On Sat, 3 May 2003, Eric Parusel wrote:
> Hello,
>
> I'm new to exim and I decided I wanted to try to use it because
> I need quite a custom setup.
> I've heard that exim is quite configurable!
>
> What I need to know is how possible it is to achieve what I'd like.
>
>
> Here's some details (this is all for incoming connections):
>
> 1) Advertise TLS (shouldn't be a problem I don't think)
Yes, easy to do.
> 2) Require SMTP AUTH, no matter what. Deny those that don't
> use SMTP AUTH...
So you don't have any trusted hosts?
> 3) Authenticate SMTP AUTH through LDAP.
No problem, just use a ldap-lookup.
> 4) Deny all relaying, and accept mail only to each account if
> SMTP AUTH'd for that account. For example, server will
> only accept mail enveloped to foo@??? if sender has
> SMTP AUTH'd as foo@???.
In general no problem, but what about bounces?

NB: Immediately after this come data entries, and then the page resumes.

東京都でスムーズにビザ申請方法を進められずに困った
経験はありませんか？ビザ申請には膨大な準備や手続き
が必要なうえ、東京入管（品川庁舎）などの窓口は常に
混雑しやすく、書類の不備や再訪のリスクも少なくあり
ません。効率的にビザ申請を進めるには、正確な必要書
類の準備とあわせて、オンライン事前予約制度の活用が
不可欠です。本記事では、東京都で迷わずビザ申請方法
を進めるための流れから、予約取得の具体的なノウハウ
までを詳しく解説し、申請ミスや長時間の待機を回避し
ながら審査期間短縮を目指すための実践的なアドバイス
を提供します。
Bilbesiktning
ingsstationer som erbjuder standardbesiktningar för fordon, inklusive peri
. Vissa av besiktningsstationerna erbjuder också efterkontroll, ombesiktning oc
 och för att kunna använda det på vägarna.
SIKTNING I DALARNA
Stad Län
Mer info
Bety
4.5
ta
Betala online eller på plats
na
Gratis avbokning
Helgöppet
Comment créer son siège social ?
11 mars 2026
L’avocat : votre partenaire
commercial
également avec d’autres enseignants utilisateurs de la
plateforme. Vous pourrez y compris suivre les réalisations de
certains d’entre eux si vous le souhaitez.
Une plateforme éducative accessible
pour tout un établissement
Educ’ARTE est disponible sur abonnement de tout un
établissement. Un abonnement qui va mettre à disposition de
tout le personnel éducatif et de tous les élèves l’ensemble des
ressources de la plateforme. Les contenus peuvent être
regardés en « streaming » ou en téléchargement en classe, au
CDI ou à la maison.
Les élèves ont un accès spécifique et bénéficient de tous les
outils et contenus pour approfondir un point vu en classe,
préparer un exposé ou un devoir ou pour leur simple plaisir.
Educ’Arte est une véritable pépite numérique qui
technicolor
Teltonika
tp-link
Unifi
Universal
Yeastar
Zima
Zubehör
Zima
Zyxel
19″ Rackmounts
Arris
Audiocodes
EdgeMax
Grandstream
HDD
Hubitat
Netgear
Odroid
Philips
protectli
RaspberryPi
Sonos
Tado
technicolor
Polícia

In general, you could use an acl like this
require message = Your senderaddress must be the same as your username
senders = : $authenticated_id
This should deny messages, not send either with an empty envelope from, or
when the evelope from does not match $authenticated_id (you can set this
when the user auhtenticates)
> 5) For each account that receives mail, "mirror/redirect" it to
> a specified address (specified in LDAP for each account).

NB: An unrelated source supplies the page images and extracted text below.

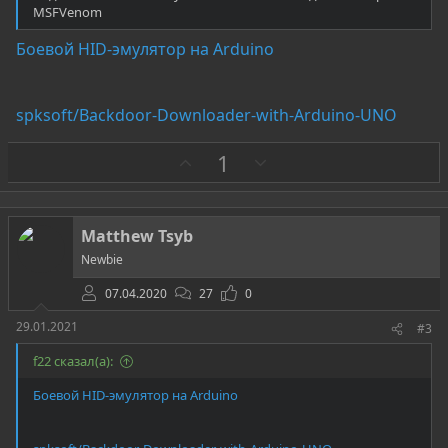
MSFVenom
Боевой HID-эмулятор на Arduino
spksoft/Backdoor-Downloader-with-Arduino-UNO
З
П
1
а
р
о
т
Matthew Tsyb
и
Newbie
в
07.04.2020
27
0
29.01.2021
#3
f22 сказал(а):
Боевой HID-эмулятор на Arduino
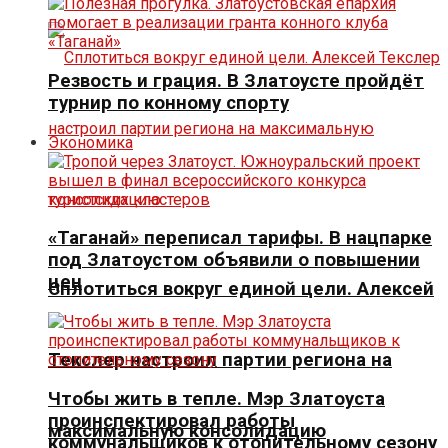
Резвость и грация. В Златоусте пройдёт
турнир по конному спорту
Экономика
«Таганай» переписал тарифы. В нацпарке
под Златоустом объявили о повышении
цен
Сплотиться вокруг единой цели. Алексей
Текслер настроил партии региона на
Чтобы жить в тепле. Мэр Златоуста
проинспектировал работы
максимальную консолидацию
коммунальщиков к отопительному сезону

No problem, check the docs for the redirect-router carefully.
> NOTE: Since I will be mirroring/redirecting pretty much all
> incoming mail, would it be possible for each user to only exist
> in LDAP, at least in configuration anyways?
Yes, you can have them anywhere you want, as long as you can access the
"datastore" with exim.
> See why I called it weird in my subject? :)
No, looks like a normal exim project ;)
You'll need at exim4 to do some of the more extended things.